### Description of the task:
Pull out every line below containing the word "Montpellier".

### Information given:
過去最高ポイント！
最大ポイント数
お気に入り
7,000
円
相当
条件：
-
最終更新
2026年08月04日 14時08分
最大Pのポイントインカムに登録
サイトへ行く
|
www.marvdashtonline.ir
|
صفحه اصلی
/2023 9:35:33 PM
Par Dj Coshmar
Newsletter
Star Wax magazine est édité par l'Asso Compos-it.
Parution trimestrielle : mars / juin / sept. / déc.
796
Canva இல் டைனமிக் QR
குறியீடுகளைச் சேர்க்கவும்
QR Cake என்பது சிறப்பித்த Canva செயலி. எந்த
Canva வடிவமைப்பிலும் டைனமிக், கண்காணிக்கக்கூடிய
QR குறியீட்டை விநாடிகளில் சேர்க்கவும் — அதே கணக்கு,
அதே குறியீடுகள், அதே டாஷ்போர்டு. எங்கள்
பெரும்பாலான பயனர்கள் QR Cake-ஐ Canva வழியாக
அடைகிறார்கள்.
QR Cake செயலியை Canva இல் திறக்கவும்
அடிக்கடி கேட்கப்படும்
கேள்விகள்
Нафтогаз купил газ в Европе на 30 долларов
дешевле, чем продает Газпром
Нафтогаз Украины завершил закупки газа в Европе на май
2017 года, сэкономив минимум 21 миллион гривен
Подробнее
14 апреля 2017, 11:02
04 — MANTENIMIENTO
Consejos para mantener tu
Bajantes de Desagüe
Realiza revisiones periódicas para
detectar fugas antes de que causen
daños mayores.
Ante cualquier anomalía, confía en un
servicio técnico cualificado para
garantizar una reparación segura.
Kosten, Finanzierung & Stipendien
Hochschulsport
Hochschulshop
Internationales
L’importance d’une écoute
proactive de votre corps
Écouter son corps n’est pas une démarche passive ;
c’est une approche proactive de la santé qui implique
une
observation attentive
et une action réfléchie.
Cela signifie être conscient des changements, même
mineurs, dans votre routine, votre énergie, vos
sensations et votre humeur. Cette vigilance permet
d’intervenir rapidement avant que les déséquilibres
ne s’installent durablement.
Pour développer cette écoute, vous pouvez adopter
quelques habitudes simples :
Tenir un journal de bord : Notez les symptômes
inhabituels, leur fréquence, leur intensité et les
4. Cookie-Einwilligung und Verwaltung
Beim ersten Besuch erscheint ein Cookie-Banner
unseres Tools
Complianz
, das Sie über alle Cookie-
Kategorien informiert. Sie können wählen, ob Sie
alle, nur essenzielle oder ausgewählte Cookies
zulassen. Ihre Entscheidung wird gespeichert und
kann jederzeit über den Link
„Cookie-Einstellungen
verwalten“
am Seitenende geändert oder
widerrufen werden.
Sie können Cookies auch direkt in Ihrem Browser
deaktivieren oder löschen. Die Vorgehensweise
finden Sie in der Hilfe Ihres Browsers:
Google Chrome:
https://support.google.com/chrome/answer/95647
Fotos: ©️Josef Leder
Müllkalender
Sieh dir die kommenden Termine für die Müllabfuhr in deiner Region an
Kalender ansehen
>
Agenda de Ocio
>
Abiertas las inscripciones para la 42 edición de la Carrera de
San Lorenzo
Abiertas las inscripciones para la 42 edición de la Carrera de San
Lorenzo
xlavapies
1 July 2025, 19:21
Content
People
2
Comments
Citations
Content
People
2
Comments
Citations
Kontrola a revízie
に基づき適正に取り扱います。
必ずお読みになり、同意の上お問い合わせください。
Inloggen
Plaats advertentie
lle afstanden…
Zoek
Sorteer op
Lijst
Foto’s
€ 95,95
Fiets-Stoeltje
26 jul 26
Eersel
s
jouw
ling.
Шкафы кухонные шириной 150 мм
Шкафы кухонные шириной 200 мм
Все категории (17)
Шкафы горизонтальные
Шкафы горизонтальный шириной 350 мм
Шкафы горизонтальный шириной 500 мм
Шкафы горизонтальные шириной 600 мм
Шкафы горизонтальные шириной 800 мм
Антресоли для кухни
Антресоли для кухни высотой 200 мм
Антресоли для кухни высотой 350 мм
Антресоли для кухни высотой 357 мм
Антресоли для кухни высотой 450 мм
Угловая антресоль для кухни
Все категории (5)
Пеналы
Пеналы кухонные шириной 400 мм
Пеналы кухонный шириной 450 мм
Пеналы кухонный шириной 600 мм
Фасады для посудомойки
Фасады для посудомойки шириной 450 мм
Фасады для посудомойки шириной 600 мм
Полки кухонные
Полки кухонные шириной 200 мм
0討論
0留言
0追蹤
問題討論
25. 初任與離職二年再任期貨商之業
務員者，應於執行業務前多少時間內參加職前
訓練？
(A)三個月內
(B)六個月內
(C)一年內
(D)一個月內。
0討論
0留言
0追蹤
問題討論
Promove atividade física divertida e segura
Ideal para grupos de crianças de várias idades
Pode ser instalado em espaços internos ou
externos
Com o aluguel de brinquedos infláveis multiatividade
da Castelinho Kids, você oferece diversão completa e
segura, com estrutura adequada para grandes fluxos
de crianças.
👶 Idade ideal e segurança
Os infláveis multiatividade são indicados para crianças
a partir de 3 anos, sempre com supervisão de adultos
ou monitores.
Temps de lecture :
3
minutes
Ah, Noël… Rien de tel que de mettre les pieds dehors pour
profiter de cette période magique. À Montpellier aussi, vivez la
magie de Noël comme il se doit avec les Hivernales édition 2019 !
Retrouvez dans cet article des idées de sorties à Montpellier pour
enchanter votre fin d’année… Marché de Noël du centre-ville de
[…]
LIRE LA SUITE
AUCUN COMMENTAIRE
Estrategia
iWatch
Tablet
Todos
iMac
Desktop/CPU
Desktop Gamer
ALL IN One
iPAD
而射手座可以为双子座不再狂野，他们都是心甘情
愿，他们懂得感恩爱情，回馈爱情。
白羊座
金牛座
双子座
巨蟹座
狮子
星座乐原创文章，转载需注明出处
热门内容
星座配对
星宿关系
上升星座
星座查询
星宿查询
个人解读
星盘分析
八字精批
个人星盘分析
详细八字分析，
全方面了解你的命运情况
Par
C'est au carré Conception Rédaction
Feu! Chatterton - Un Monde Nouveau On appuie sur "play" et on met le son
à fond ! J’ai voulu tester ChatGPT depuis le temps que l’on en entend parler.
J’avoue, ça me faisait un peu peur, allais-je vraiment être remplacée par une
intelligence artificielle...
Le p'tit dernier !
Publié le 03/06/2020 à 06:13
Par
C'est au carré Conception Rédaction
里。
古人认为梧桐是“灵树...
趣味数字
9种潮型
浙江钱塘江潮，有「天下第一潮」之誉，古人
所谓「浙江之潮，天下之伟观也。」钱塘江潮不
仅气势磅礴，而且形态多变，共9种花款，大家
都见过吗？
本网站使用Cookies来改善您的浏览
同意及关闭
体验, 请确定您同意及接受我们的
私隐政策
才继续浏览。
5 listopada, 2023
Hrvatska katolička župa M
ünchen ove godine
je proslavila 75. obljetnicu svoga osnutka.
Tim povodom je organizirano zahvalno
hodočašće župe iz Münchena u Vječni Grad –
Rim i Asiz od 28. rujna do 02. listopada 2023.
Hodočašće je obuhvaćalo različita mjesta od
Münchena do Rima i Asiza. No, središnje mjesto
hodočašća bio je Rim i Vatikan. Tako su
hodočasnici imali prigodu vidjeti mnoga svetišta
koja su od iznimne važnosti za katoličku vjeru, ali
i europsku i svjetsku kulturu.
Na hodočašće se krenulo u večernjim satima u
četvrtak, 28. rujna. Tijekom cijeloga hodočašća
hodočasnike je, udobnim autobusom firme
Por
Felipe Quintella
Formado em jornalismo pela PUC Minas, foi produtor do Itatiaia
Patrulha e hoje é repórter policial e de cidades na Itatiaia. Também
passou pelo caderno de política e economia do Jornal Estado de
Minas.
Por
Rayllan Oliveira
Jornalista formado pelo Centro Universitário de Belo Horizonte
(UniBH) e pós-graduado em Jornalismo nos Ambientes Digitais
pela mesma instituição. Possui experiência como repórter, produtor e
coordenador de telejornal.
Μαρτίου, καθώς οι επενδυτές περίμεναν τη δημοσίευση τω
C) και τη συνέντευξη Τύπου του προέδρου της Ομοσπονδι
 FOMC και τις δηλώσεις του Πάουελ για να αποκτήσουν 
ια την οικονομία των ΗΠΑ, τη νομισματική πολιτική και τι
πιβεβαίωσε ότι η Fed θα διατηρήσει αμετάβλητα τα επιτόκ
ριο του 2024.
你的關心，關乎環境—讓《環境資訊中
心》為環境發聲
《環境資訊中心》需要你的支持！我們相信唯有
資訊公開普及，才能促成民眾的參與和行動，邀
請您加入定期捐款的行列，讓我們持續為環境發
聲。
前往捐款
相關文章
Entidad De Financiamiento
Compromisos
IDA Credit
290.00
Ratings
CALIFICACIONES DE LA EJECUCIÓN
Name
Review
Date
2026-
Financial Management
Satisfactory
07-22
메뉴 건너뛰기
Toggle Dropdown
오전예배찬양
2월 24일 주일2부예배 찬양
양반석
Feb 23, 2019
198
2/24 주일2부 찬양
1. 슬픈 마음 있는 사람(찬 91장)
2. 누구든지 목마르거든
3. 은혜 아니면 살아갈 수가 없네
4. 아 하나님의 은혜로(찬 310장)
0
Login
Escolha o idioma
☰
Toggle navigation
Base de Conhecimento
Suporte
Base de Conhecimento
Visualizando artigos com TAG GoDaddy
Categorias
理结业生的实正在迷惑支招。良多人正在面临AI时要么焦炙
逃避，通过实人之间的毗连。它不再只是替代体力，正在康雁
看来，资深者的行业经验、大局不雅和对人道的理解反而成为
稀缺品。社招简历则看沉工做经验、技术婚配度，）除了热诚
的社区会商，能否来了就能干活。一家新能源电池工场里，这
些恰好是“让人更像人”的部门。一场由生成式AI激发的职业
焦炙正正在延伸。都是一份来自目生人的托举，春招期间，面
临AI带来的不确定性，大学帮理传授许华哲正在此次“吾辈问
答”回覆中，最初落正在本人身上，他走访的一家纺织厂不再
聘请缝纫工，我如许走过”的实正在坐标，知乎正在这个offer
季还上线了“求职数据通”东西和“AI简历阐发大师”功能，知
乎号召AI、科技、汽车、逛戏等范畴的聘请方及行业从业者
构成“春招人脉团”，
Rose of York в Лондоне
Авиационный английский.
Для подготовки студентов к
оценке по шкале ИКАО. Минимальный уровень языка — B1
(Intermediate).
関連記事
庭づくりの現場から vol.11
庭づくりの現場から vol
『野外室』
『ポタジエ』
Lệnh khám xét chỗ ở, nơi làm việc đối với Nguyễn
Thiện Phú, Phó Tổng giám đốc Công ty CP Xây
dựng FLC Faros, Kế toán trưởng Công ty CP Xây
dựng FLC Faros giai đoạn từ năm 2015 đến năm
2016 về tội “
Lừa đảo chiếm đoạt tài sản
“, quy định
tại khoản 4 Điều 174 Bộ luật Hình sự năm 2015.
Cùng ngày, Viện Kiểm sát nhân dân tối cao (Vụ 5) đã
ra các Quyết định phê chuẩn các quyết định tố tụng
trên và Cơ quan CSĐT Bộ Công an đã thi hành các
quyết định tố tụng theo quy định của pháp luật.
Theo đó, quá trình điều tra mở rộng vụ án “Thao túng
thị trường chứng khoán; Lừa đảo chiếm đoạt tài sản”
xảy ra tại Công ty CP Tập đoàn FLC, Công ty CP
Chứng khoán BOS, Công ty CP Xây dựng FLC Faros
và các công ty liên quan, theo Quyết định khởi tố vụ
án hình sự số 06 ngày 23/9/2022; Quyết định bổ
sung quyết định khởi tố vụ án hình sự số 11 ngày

### Your response:
profiter de cette période magique. À Montpellier aussi, vivez la
Retrouvez dans cet article des idées de sorties à Montpellier pour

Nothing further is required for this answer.